Hot for Shorebirds
Got it bad, got it bad, got it bad.
August is shorebird time. And after nearly two months of slow summer birding I’m ready to bust out. I’ve been jonesing for their return for weeks ever since the I spotted the first Sanderlings and Leasts down at the beach three weeks ago, not to mention I still have some gaping holes on my year list. And though I really enjoyed birding in the great wide west, there was part of my worrying that I was missing something back home. Whether or not I actually was missing anything is irrelevant. I had limited internet and therefore missed any hot tips on the listserve.

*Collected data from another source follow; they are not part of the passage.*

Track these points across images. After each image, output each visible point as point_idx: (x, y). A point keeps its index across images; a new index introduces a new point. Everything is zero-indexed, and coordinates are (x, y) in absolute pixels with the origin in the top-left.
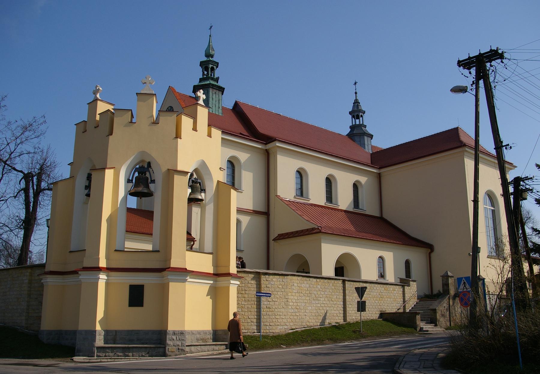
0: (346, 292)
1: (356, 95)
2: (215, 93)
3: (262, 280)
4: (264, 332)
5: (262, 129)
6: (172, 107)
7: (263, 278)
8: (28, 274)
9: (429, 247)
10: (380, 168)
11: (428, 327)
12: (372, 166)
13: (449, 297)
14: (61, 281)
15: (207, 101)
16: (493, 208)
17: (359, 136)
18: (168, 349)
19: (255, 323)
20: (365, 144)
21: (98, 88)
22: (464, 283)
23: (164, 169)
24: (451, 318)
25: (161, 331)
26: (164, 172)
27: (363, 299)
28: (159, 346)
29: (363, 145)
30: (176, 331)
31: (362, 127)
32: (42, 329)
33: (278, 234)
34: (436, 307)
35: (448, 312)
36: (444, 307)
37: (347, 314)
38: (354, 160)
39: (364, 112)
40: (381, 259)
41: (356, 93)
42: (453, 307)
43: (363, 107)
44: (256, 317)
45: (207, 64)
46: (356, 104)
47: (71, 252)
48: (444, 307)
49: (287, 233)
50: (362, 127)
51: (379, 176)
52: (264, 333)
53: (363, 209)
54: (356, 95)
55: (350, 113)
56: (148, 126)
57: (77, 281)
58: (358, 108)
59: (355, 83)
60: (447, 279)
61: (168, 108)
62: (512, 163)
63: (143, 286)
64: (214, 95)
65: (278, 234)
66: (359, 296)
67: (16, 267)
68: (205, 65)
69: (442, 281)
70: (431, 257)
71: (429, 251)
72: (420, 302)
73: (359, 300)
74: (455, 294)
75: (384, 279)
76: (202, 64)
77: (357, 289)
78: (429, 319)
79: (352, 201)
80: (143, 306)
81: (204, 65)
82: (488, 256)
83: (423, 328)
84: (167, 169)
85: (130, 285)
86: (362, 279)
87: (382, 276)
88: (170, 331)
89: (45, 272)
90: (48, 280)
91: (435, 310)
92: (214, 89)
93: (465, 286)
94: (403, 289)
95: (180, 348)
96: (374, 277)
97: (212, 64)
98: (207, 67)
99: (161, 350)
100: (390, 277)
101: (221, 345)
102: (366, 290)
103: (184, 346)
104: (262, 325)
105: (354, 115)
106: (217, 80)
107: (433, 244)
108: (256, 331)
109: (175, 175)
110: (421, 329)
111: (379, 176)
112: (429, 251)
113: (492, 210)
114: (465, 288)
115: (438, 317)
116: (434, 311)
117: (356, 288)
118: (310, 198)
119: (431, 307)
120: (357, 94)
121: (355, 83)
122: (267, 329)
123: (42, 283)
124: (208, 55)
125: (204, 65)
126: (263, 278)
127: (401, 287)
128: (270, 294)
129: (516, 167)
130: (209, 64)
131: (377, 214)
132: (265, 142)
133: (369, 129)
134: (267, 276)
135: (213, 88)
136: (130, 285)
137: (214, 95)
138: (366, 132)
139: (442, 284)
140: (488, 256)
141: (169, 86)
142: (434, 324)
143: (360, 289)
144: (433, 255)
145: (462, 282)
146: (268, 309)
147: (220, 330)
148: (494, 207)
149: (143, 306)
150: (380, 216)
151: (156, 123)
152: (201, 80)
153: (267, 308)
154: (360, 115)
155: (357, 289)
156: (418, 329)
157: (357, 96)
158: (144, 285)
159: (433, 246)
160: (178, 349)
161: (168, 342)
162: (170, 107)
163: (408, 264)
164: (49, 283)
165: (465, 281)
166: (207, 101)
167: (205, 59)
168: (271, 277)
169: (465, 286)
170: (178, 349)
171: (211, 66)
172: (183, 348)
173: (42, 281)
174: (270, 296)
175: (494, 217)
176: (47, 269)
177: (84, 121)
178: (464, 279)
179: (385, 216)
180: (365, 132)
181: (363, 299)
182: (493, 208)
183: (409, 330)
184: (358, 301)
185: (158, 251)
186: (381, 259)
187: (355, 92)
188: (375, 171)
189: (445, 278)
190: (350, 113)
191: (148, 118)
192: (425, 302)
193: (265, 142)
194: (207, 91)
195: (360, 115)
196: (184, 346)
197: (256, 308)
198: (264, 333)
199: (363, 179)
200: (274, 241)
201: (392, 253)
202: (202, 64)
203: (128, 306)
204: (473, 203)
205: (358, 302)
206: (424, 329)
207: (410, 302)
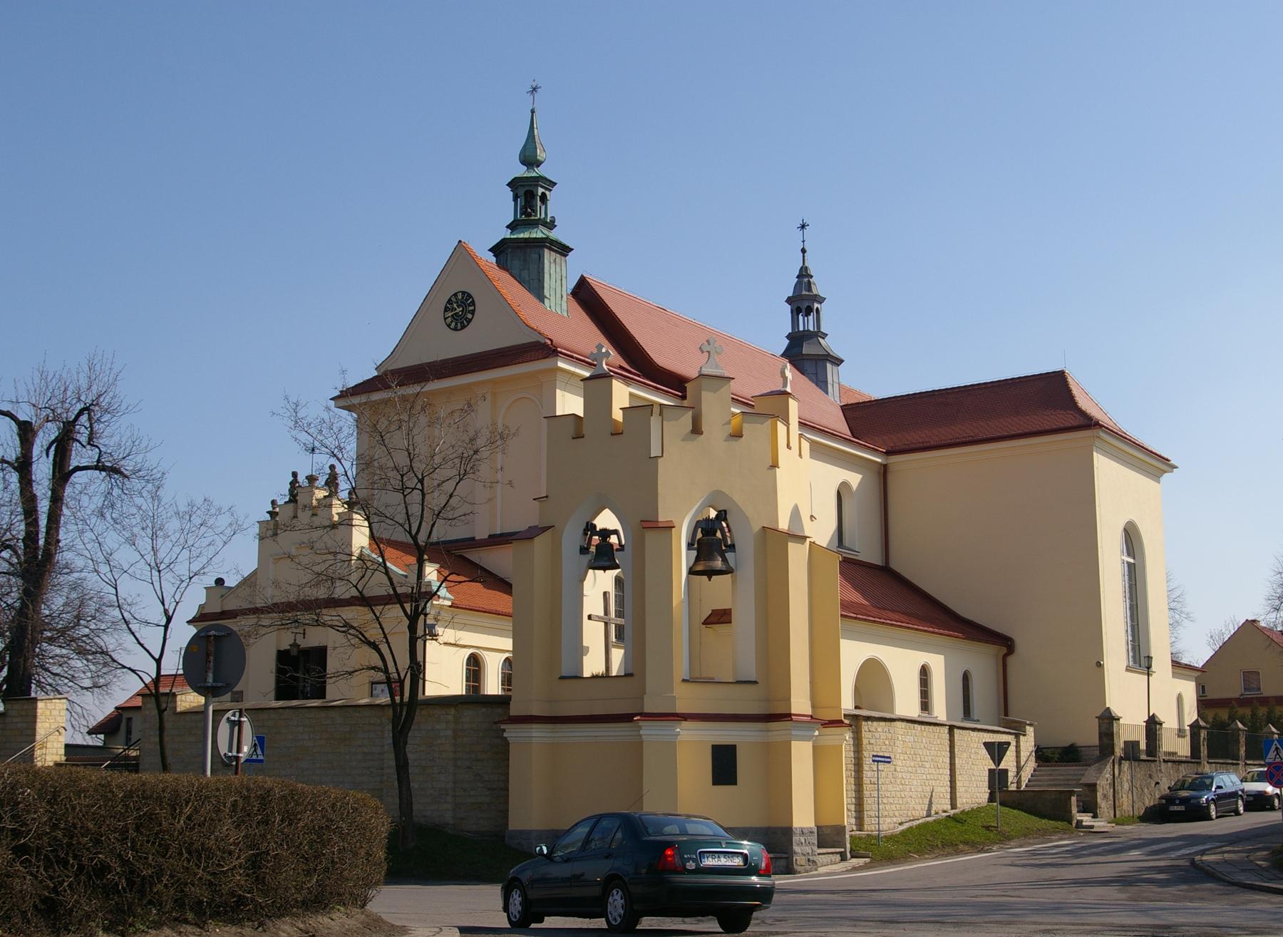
0: (956, 750)
1: (804, 257)
2: (555, 260)
3: (863, 730)
4: (869, 829)
5: (663, 357)
6: (470, 296)
7: (865, 726)
8: (450, 718)
9: (1006, 644)
10: (888, 453)
11: (1086, 819)
12: (873, 448)
13: (1114, 760)
14: (542, 734)
15: (539, 281)
16: (1131, 561)
17: (814, 362)
18: (796, 860)
19: (853, 813)
20: (827, 382)
21: (604, 350)
22: (1277, 748)
23: (756, 528)
24: (1117, 801)
25: (769, 828)
26: (756, 533)
27: (1002, 766)
28: (778, 855)
29: (822, 383)
30: (804, 828)
31: (819, 339)
32: (511, 827)
33: (712, 610)
34: (1096, 780)
35: (1112, 790)
36: (1107, 780)
37: (958, 794)
38: (843, 436)
39: (821, 300)
40: (925, 672)
41: (803, 251)
42: (1119, 780)
43: (819, 288)
44: (853, 800)
45: (531, 185)
46: (806, 280)
47: (562, 678)
48: (1107, 780)
49: (725, 610)
50: (819, 339)
51: (884, 471)
52: (868, 831)
53: (854, 549)
54: (804, 257)
55: (789, 301)
56: (725, 441)
57: (596, 736)
58: (810, 289)
59: (803, 227)
60: (1109, 723)
61: (455, 295)
62: (1169, 459)
63: (734, 747)
64: (553, 265)
65: (712, 610)
66: (993, 759)
67: (1189, 759)
68: (527, 188)
69: (1099, 726)
70: (1006, 665)
71: (1004, 650)
72: (1039, 768)
73: (993, 767)
74: (157, 680)
75: (928, 714)
76: (514, 184)
77: (988, 746)
78: (1081, 804)
79: (835, 531)
80: (735, 783)
81: (524, 186)
82: (1128, 668)
83: (1082, 821)
84: (761, 527)
85: (713, 746)
86: (897, 714)
87: (925, 705)
88: (796, 828)
89: (510, 716)
90: (534, 735)
91: (1095, 785)
92: (552, 252)
93: (1278, 753)
94: (1016, 742)
95: (811, 858)
96: (914, 711)
97: (542, 187)
98: (532, 192)
99: (783, 862)
100: (940, 710)
101: (832, 853)
102: (1008, 748)
103: (815, 855)
104: (865, 816)
105: (800, 306)
106: (551, 225)
107: (1013, 637)
108: (854, 828)
109: (789, 543)
110: (1079, 823)
111: (884, 471)
112: (1004, 650)
113: (1128, 563)
114: (1278, 756)
115: (1099, 800)
116: (1092, 787)
117: (986, 744)
118: (857, 550)
119: (1084, 780)
120: (806, 254)
121: (803, 227)
122: (872, 824)
123: (506, 738)
124: (529, 159)
125: (524, 186)
126: (865, 726)
127: (1013, 736)
128: (889, 758)
129: (1176, 467)
130: (537, 186)
131: (876, 560)
132: (680, 394)
133: (832, 344)
134: (870, 723)
135: (550, 249)
136: (713, 746)
137: (553, 265)
138: (831, 354)
139: (1100, 733)
140: (1128, 668)
141: (460, 241)
142: (1091, 814)
143: (996, 746)
144: (1011, 660)
145: (1273, 748)
146: (872, 786)
147: (826, 826)
148: (1134, 558)
149: (735, 783)
150: (884, 565)
151: (737, 435)
152: (512, 227)
153: (871, 784)
154: (815, 308)
155: (988, 746)
156: (1074, 822)
157: (806, 258)
158: (735, 746)
159: (1013, 641)
160: (809, 860)
161: (796, 848)
162: (463, 293)
163: (966, 678)
164: (533, 739)
165: (256, 742)
166: (539, 281)
167: (521, 171)
168: (875, 724)
169: (1278, 753)
170: (809, 860)
171: (540, 190)
172: (815, 858)
173: (505, 735)
174: (889, 762)
175: (1133, 579)
176: (515, 710)
177: (574, 414)
178: (1277, 743)
179: (895, 565)
180: (829, 354)
181: (1002, 766)
182: (1131, 561)
183: (1060, 824)
184: (989, 770)
185: (756, 682)
186: (925, 672)
187: (802, 247)
188: (879, 460)
189: (1106, 721)
190: (789, 301)
191: (724, 425)
192: (1053, 768)
193: (680, 394)
194: (538, 256)
195: (815, 308)
196: (815, 855)
197: (855, 785)
198: (868, 831)
199: (854, 479)
200: (704, 626)
201: (943, 656)
202: (514, 184)
203: (711, 783)
204: (714, 577)
205: (991, 771)
206: (1084, 824)
207: (1027, 769)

One of the birds I missed was a Glossy Ibis near Greensboro, a bird I’ve been in position throughout the year to get, but have yet to find. An inland record is unusual, and much more fuel friendly than getting out to the coast where their far more likely late in the summer. While it was something of a longshot for it to have stuck around this long, that place where it was seen was also fairly good for shorebirds, better at least, than any closer area that I knew of. So I went to Lake Thompson, just on the north side of Greensboro, hoping for access to the mudflats on the back end of the lake.
As you can see above, the mudflats left a bit to be desired. It’s not Jamaica Bay or anything, but it wasn’t bad. For whatever reason, the Piedmont region of North Carolina isn’t particularly condusive to mudflat creation, it’s a bit too hilly and the red clay soil is a bit too porous. The water tends to flow down hill into fast flowing rivers and what doesn’t is fairly quickly soaked up into the water table. The only opportunity we have for good numbers of shorebirds is if a long drought empties the reservoirs exposing the shallow arms as vast expanses of mud. This was a situation we had last year and the shorebirding was phenomenal. This year, we’ve had enough rain to keep them mostly full.
In addition to the ever-present Canada Geese, I spotted a flyby Caspian Tern, a nice pick up of a bird I had not found in the spring, but the birds on the mud were a tad disappointing. There was a pair Spotties and a half-dozen Leasts picking along the edge of the water, but by and large I was dealing with that most tragic of shorebird diagnoses, NBK, Nothing But Killdeer. And there wer lots of those, chasing each other over the mudflats, screaming over the water, and most obnoxiously, looking decidedly un-Killdeer like at 8x, and revealing their true identities once I dragged the scope over. The Glossy Ibis was, as expected, a no-show.
I know it’s still early, and a post to the state listserve this afternoon gave some indication that the local lakes might be starting to get productive again. If the rain stays away for a couple weeks, they could be pretty good again. It’s all very exciting, and I’m more than ready for it.